» **Activity 1**:
Reproduce every line of the page-level text extractions that follow the passage, unchanged and in their original order.

» **Supplied passage**:

<<<<

Not only were the workers affected, the workers’ families back in China were also heavily impacted. Those who survived building the railroad often times couldn’t afford bringing their families from China to Canada and had to live by themselves. Furthermore, because of the implementation of the head tax, children of the workers struggled to pay off the enormous amount of debt. For instance, a man named James Pon took 17 years to pay off the debt after his father paid the $500 head tax to bring him to Canada.

Image courtesy to The Critical Thinking Consortium

2. Ethical Judgement:

Is what happened right and fair by the values and standards of the time? How about from our current values and standards? Explain.

Considering how after the Canadian prime minister implemented a head tax after he realized Canada didn’t need Chinese Canadian workers to build the railway, it can be inferred that the actions were right and fair by the value and standards of the time. If John A. Macdonald knew it was unjust to labour Chinese Canadians to the extent where they had to risk their lives, he would’ve never put the head tax into effect and instead showed some form of reparation for his past actions. That, however, never happened. 

In modern day Earth, it is extremely inequitable and racist to labour a certain group of minority– especially in a developed country– such as Canada. If the Chinese were to be forced to work for hours every day, lived in poor conditions such as camps and sleeping in tents or boxcars, and get paid no more than $2.50 each day today, the probability of protest and riots are immense. Since Canadians have the freedom of thought, belief, opinion and expression, including freedom of the press and other media of communication under the Canadian Charter of Rights, the likelihood of continuing to be forced under harsh labour is miniscule. For example, after the shooting that happened at Marjory Stoneman Douglas High School in Parkland, Florida, thousands of protestors were insisting stricter gun control laws and banning the private ownership of military weapons. A specific example in Canada would be the anti-Muslim and anti racist protestors voicing their views on a false claim that an Asian man cut of a Toronto girl’s hijab back in January 2018.

>>>>

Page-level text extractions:
<<<<

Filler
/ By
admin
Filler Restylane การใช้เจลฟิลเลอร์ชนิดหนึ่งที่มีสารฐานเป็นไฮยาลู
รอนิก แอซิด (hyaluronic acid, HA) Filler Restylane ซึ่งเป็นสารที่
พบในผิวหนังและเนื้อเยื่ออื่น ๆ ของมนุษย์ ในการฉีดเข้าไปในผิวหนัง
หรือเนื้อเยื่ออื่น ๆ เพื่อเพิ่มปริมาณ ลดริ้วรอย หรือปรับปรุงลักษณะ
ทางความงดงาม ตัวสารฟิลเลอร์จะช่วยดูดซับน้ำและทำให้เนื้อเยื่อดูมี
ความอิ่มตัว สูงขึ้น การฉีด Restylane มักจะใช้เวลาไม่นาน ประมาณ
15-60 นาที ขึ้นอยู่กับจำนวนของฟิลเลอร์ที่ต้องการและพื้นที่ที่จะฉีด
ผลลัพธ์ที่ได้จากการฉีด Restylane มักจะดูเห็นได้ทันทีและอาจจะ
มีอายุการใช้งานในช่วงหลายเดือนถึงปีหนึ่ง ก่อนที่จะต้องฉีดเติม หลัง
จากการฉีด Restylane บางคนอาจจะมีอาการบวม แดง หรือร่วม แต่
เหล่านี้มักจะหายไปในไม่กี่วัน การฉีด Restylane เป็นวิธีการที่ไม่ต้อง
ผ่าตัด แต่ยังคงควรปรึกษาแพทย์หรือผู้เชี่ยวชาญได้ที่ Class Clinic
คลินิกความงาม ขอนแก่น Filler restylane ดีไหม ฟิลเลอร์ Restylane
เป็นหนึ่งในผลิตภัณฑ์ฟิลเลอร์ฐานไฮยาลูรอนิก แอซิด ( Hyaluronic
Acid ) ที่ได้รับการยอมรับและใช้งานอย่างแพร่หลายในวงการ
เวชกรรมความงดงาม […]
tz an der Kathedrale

>>>>

» **Activity 2**:
Answer these questions from the passage on Chinese railroad workers in Canada:
(a) How many years did James Pon take to pay off the debt?
(b) Which prime minister put the head tax into effect?
(c) Where did the shooting that set off the gun control protests take place?

» **Exercise answer 1**:
Filler
/ By
admin
Filler Restylane การใช้เจลฟิลเลอร์ชนิดหนึ่งที่มีสารฐานเป็นไฮยาลู
รอนิก แอซิด (hyaluronic acid, HA) Filler Restylane ซึ่งเป็นสารที่
พบในผิวหนังและเนื้อเยื่ออื่น ๆ ของมนุษย์ ในการฉีดเข้าไปในผิวหนัง
หรือเนื้อเยื่ออื่น ๆ เพื่อเพิ่มปริมาณ ลดริ้วรอย หรือปรับปรุงลักษณะ
ทางความงดงาม ตัวสารฟิลเลอร์จะช่วยดูดซับน้ำและทำให้เนื้อเยื่อดูมี
ความอิ่มตัว สูงขึ้น การฉีด Restylane มักจะใช้เวลาไม่นาน ประมาณ
15-60 นาที ขึ้นอยู่กับจำนวนของฟิลเลอร์ที่ต้องการและพื้นที่ที่จะฉีด
ผลลัพธ์ที่ได้จากการฉีด Restylane มักจะดูเห็นได้ทันทีและอาจจะ
มีอายุการใช้งานในช่วงหลายเดือนถึงปีหนึ่ง ก่อนที่จะต้องฉีดเติม หลัง
จากการฉีด Restylane บางคนอาจจะมีอาการบวม แดง หรือร่วม แต่
เหล่านี้มักจะหายไปในไม่กี่วัน การฉีด Restylane เป็นวิธีการที่ไม่ต้อง
ผ่าตัด แต่ยังคงควรปรึกษาแพทย์หรือผู้เชี่ยวชาญได้ที่ Class Clinic
คลินิกความงาม ขอนแก่น Filler restylane ดีไหม ฟิลเลอร์ Restylane
เป็นหนึ่งในผลิตภัณฑ์ฟิลเลอร์ฐานไฮยาลูรอนิก แอซิด ( Hyaluronic
Acid ) ที่ได้รับการยอมรับและใช้งานอย่างแพร่หลายในวงการ
เวชกรรมความงดงาม […]
tz an der Kathedrale

» **Exercise answer 2**:
(a) 17 years
(b) John A. Macdonald
(c) At Marjory Stoneman Douglas High School in Parkland, Florida